Just as he thought they had victory easily within their grasp, he saw the assassin’s eyes turn as well. He did not have time to brace himself before the alkemy hit him like a sharp gust of wind. The very floor he stood on was unstable; it was something like being on the sea in a storm. There was the same trembling, the plunging of his stomach to his bowels and the sudden chance that his insides might come rushing out of his body.

The assassin and Cepedutherupt were locked in a desperate struggle, unseen but for the grim tauntness of their faces. Keleprai tried to take a step forward, to intercede in some way, but he doubled over, clutching his head in agony as the alkemy flooded the air. It was too near him, all this power, and he was only feeling the excess spilling over from the battle. His body felt numb and his nose started to run so that he wondered if it was bleeding.

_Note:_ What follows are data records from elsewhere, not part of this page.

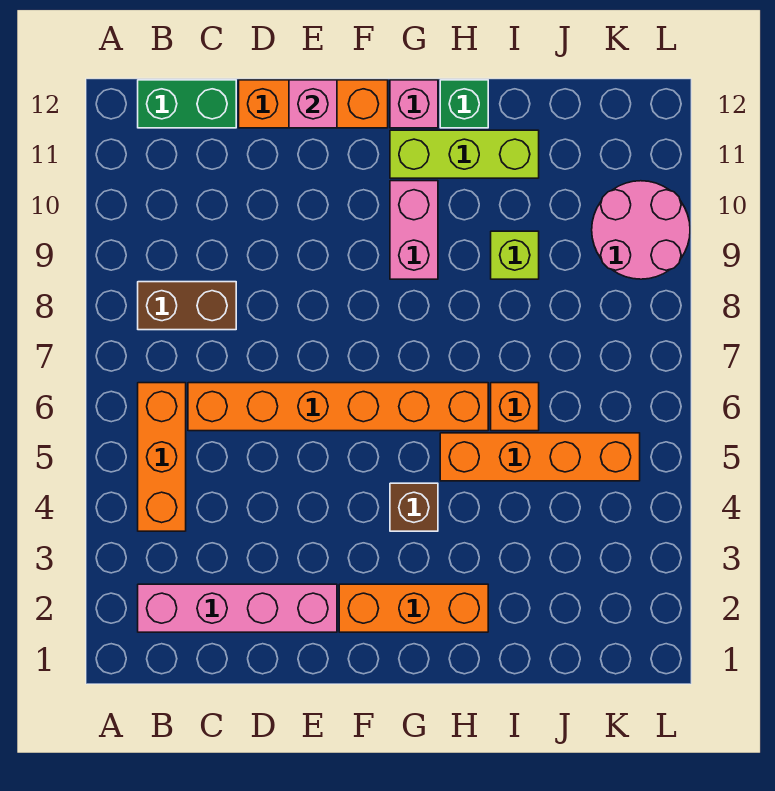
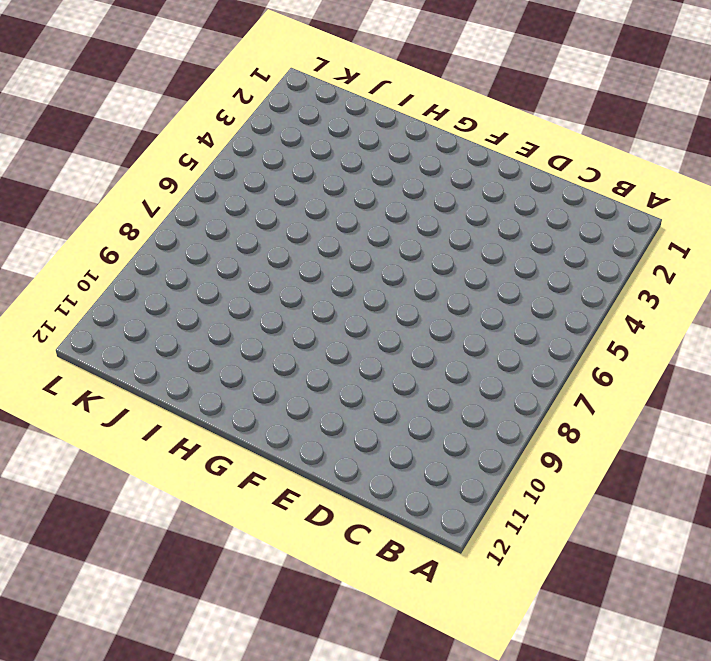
none -> pink brick B2:E2 level 1
none -> orange brick B4:B6 level 1
none -> brown brick B8:C8 level 1

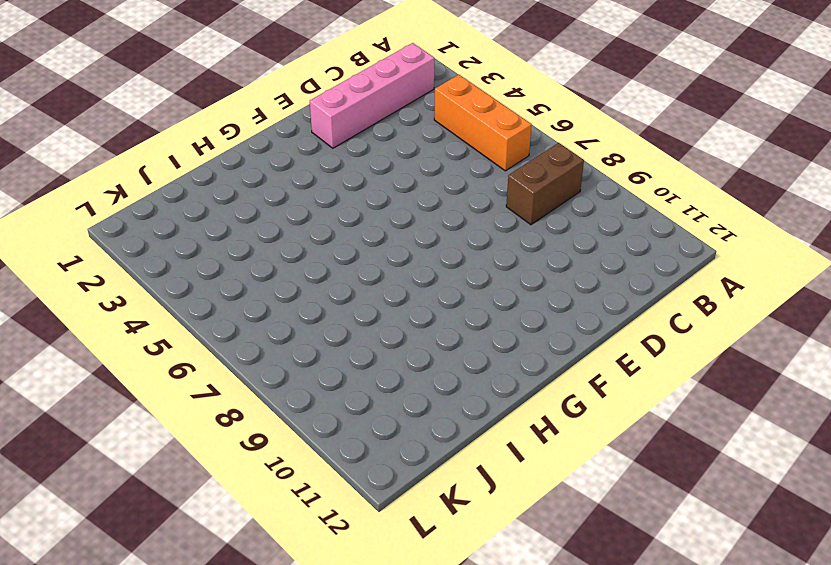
none -> green brick B12:C12 level 1
none -> orange brick C6:H6 level 1
none -> orange brick D12:F12 level 1

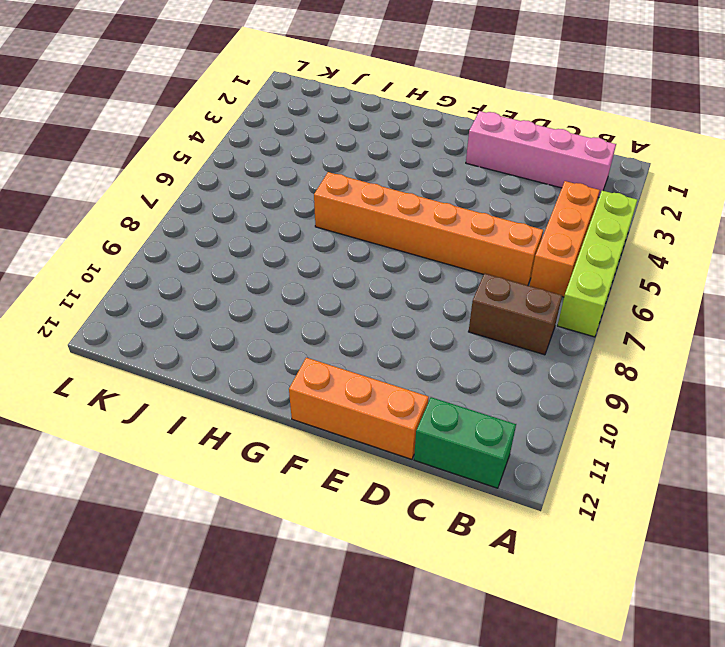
lime brick A4:A7 level 1 -> none
none -> orange brick F2:H2 level 1
none -> brown brick G4 level 1
none -> pink brick G9:G10 level 1

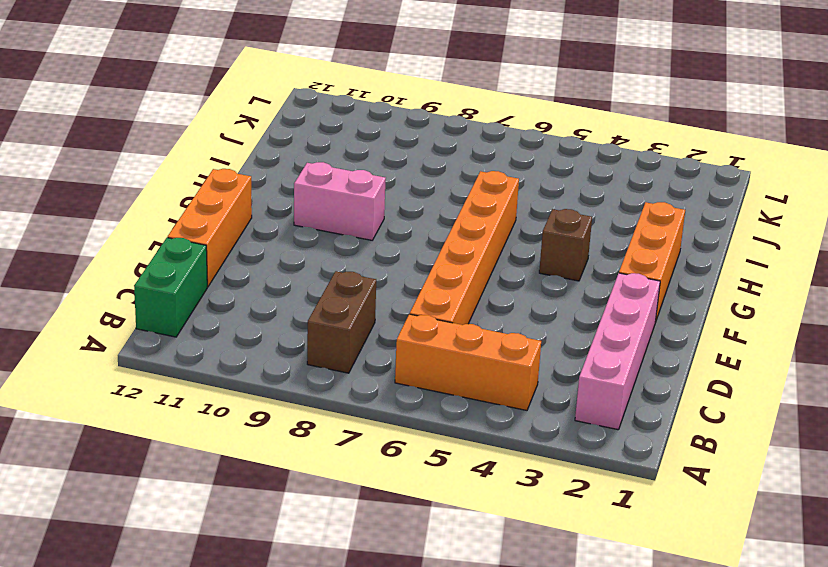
none -> lime brick G11:I11 level 1
none -> pink brick G12 level 1
none -> orange brick H5:K5 level 1

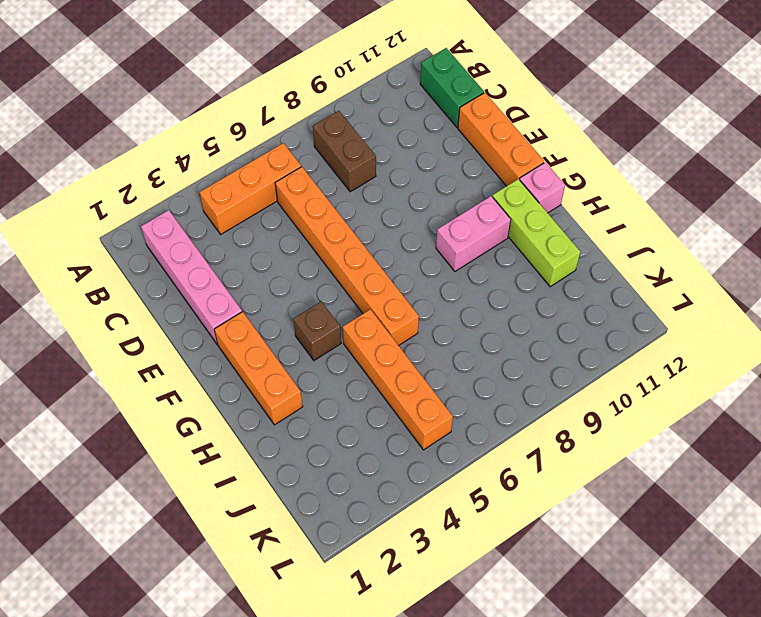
none -> green brick H12 level 1
none -> orange brick I6 level 1
none -> lime brick I9 level 1

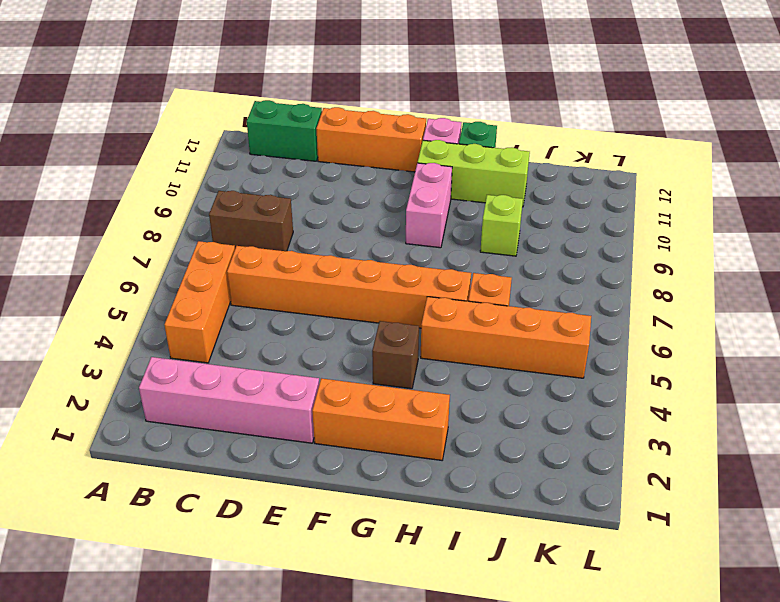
none -> pink round brick K9:L10 level 1
none -> pink brick E12 level 2

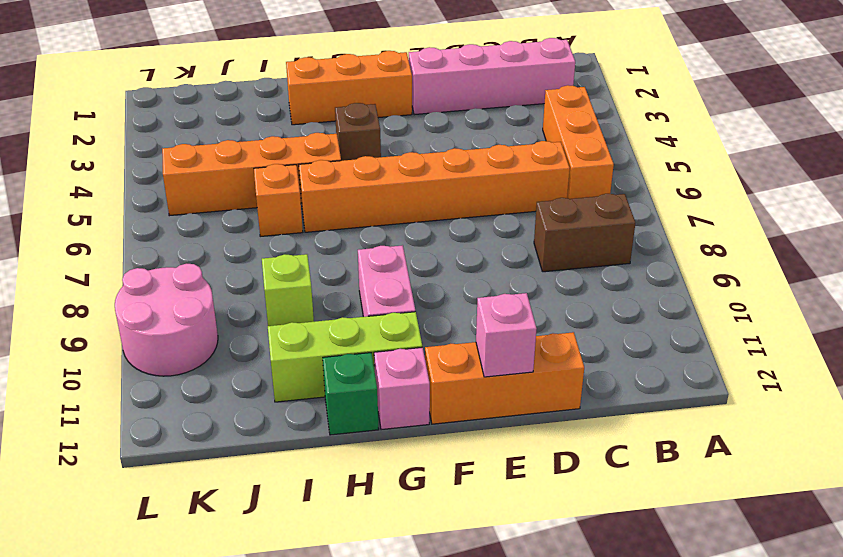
none -> green brick B12:C12 level 1

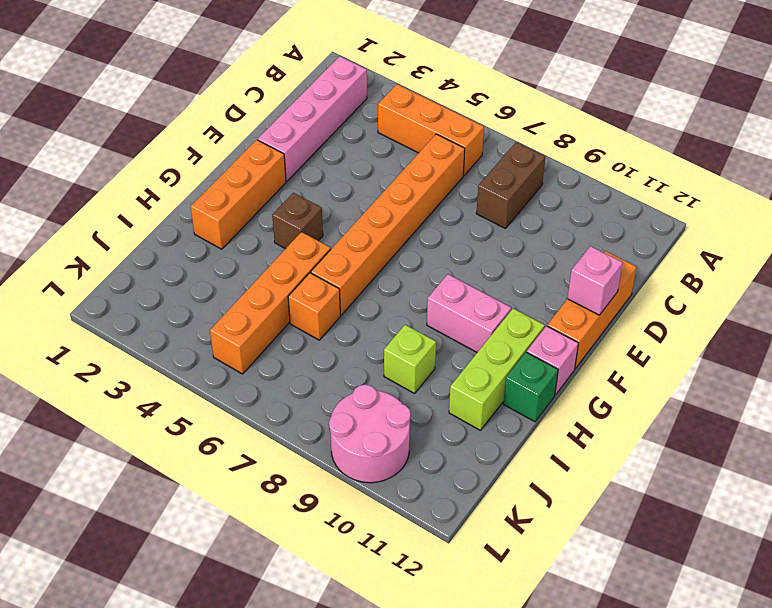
none -> green brick B12:C12 level 1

When he at last managed to raise his head he found himself looking upon an almost absurd scene. The assassin was moving towards the High Adept with painstaking slowness, as though he were terrified the ground beneath was about to fall away. At the same time Cepedutherupt was immobile, seemingly not aware of the other at all. Desperately, Keleprai tried to intervene, but he fell to his knees with his first step. The alkemy crackled in his ears, but he knew there was no sound being formed, just as there was nothing visible in the air. It was all in the realm of the spirits.

By the time Keleprai regained his feet the assassin had buried his knife to the hilt in Cepedutherupt’s side. He yanked it free with a triumphant gasp. The High Adept’s expression remained unchanged, and as quickly as it had come the intruder’s grin vanished. His hand remained in the air, holding the dagger at an odd angle while he screamed as he was suffused in a white glare. Smoke started to rise off him and his eyes rolled back into his head, his tongue flopping out of his mouth. Finally, he collapsed to the ground in a heap.

The stench of burnt flesh was overwhelming. Keleprai was left reeling. His body felt raw and stiff, like he had been lashed and beaten for hours. Cepedutherupt, he saw, had fallen to the ground. The silence was oppressive and he wondered if he had somehow lost his hearing during the battle.

He forced himself to his feet, fighting the vertigo, which was still overwhelming in the aftermath of the alkemy. He managed only a step before he went to his knees and retched, sending the meal he had just eaten to the floor. That made him feel better, though, and he got back to his feet and walked over to the assassin, pushing him onto his back with his foot. Having assured himself of the man’s demise, Keleprai stumbled out of the room and down the hallway to find Nasyren.